> **MATERIAL PROVIDED**
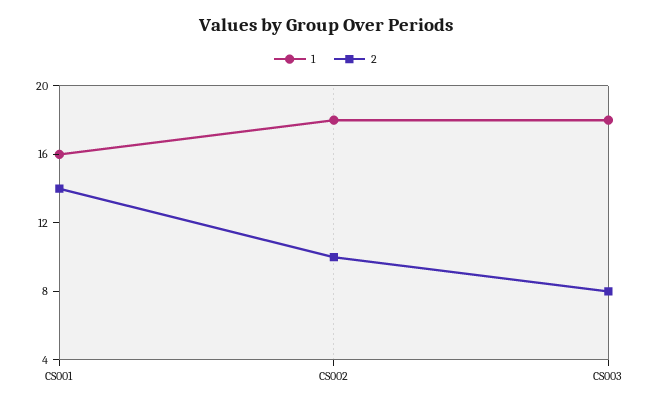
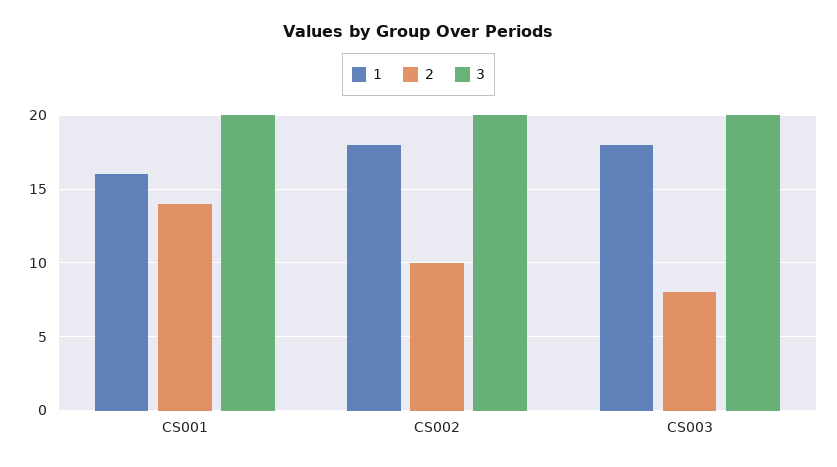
  {
    "1": {
      "CS001": 16,
      "CS002": 18,
      "CS003": 18
    },
    "2": {
      "CS001": 14,
      "CS002": 10,
      "CS003": 8
-   }
+   },
+   "3": {
+     "CS001": 20,
+     "CS002": 20,
+     "CS003": 20
+   }
  }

> **WHAT IS EXPECTED**
Set down every entry above exactly as written. Leave out all pictures.

> **EXERCISE ANSWER**
  {
    "1": {
      "CS001": 16,
      "CS002": 18,
      "CS003": 18
    },
    "2": {
      "CS001": 14,
      "CS002": 10,
      "CS003": 8
-   }
+   },
+   "3": {
+     "CS001": 20,
+     "CS002": 20,
+     "CS003": 20
+   }
  }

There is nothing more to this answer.